- Born: September 21, 1974 (age 51) Otjiwarongo
- Occupations: Legislator and registered nurse
- Title: Honorable
- Political party: Swapo Party of Namibia
- Website: parliament.na

= Juliet Kavetuna =

Namibian politician

Juliet Kavetuna (born 21 August 1974 at Otjiwarongo in Otjozondjupa Region) is a Namibian politician and a legislator serving since 2008 in National Assembly. She is a former deputy minister of Health and Social Services, a former minister of Youth, National Service, Sport and Culture and a former secretary general of the National Youth Council of Namibia

== Early life and education ==
Kavetuna started her early education in the 80s at Spes Bona Primary School from 1980 to1987. In 1991–1994 she matriculated at Okakarara Senior Secondary School. Kavetuna is a holder of the following qualifications; diploma in Comprehensive Nursing Science, postgraduate diploma specialising in gender and development studies as well as a master's degree in gender.

== Early career ==
At the early stage of her career from 1994 to 1995 Kavetuna worked as receptionist at Cash Trader Wholesalers. In 1996 to 2001 she was appointed to serve as regional development planner for the food for work program. Kavetuna started her nursing profession as a registered nurse at the Roman Catholic Hospital in 2005, in the same year she was also appointed as a head of community development at the Otjiwarongo Municipality. As from 2006 t0 2008 she became a secretary general of the National Youth Council of Namibia.

== Political career ==
In April 2008 Kavetuna make her first entry to parliament to replace then minister John Alphons Pandeni of the Regional, Local Government and Housing and Rural Development after his sudden death. Kavetuna was at position 65 on the list of the Swapo Party's parliamentary list that made her an immediate replacer.

In 2012 during the previous administration of president Hifikepunye Pohamba reshuffle, Kavetuna was appointed as deputy minister of Youth National Service, Sport and Culture until in 2015. In the current administration of President Hage Geingob, as from March 2015 to February 2020 Kavetuna was appointed to serve as a deputy minister of Health and Social Service. After the cabinet reshuffle in 2020, Kavetuna became an ordinary member of the National Assembly as one of the Swapo Party backbencher.

DATA EXCERPTS -
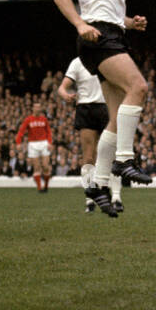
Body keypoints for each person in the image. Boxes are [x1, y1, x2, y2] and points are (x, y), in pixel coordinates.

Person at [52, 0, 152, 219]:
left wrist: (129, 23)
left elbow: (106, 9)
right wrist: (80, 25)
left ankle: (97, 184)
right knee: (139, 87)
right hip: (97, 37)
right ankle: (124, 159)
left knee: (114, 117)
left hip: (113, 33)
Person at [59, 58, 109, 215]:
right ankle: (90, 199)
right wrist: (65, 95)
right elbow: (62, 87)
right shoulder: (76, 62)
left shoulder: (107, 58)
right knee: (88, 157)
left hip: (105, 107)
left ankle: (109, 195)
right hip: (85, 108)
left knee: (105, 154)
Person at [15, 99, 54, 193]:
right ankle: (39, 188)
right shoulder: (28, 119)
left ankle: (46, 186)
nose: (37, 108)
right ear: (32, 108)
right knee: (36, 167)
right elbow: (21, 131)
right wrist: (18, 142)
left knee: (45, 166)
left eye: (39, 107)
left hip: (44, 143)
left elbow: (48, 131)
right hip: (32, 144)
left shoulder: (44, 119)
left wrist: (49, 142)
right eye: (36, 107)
...
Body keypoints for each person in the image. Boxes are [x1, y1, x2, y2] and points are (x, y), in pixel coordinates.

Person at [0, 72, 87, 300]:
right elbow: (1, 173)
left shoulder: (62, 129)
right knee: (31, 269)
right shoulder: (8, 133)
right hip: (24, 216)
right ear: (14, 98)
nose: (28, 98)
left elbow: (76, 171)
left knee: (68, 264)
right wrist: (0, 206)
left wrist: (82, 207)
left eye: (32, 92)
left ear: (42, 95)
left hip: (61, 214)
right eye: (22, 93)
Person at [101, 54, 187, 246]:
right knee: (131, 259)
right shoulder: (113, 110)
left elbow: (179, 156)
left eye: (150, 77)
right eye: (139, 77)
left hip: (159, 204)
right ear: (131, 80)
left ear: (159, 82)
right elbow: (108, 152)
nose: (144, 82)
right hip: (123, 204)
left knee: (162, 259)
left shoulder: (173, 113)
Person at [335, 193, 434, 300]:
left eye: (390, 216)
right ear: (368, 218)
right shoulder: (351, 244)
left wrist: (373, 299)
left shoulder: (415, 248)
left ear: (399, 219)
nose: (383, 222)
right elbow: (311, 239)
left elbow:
...
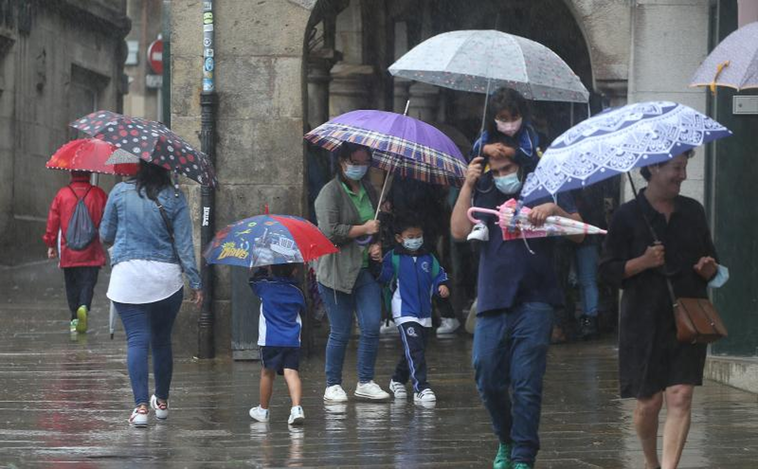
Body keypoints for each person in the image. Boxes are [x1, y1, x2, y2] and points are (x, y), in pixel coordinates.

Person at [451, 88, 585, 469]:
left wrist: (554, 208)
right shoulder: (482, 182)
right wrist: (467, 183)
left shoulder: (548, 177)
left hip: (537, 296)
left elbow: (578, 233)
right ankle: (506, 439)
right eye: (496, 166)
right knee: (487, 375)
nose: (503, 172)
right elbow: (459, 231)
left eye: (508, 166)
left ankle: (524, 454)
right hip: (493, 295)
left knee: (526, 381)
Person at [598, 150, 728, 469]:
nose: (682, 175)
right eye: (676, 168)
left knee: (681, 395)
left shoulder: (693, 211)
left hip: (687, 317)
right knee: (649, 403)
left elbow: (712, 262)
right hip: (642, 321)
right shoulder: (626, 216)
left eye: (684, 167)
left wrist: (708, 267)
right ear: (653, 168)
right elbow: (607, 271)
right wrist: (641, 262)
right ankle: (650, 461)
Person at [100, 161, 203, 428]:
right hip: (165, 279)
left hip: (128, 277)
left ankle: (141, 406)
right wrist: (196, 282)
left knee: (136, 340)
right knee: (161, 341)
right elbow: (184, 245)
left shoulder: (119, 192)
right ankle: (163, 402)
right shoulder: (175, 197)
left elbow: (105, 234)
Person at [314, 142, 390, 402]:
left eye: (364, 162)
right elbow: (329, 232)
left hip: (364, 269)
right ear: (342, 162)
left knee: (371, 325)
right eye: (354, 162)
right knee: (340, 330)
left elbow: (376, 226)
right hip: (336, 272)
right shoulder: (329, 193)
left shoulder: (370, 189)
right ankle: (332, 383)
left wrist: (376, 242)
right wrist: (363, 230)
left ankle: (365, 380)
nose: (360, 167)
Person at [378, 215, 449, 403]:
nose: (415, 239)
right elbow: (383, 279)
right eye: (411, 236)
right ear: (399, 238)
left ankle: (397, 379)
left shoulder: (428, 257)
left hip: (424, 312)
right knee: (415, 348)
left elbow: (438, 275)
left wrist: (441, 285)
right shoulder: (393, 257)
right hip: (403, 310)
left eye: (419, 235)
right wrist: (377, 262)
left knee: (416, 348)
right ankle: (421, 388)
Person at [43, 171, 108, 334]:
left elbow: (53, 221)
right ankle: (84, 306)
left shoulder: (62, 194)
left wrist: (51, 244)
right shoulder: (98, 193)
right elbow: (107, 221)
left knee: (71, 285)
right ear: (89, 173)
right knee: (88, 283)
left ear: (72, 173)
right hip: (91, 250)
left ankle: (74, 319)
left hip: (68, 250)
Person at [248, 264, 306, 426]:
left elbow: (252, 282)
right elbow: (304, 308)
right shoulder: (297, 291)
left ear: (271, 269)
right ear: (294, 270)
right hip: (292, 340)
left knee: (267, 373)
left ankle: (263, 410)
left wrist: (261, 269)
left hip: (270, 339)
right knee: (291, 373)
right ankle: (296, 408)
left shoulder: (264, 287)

PARTS OF THE EXERCISE -
a – In the Kavetuna profile, rewrite the paragraph beginning "In 2012 during the previous administration" as a short list that keeps its main facts.
b – For each statement, answer yes or no according to the Kavetuna profile, and quote the words of the text that decide it:
(i) Kavetuna worked as a receptionist at Cash Trader Wholesalers from 1994 to 1995.
(ii) Kavetuna entered parliament in 2008 to replace a minister who had resigned.
(iii) Kavetuna held position 65 on the Swapo Party's parliamentary list.

RESPONSES IN ORDER -
a –
- 2012 to 2015: deputy minister of Youth National Service, Sport and Culture, appointed in a reshuffle under President Hifikepunye Pohamba
- March 2015 to February 2020: deputy minister of Health and Social Service under President Hage Geingob
- After the 2020 cabinet reshuffle: ordinary member of the National Assembly as a Swapo Party backbencher

b –
(i) Yes: "from 1994 to 1995 Kavetuna worked as receptionist at Cash Trader Wholesalers"
(ii) No: "to replace then minister John Alphons Pandeni of the Regional, Local Government and Housing and Rural Development after his sudden death"
(iii) Yes: "Kavetuna was at position 65 on the list of the Swapo Party's parliamentary list"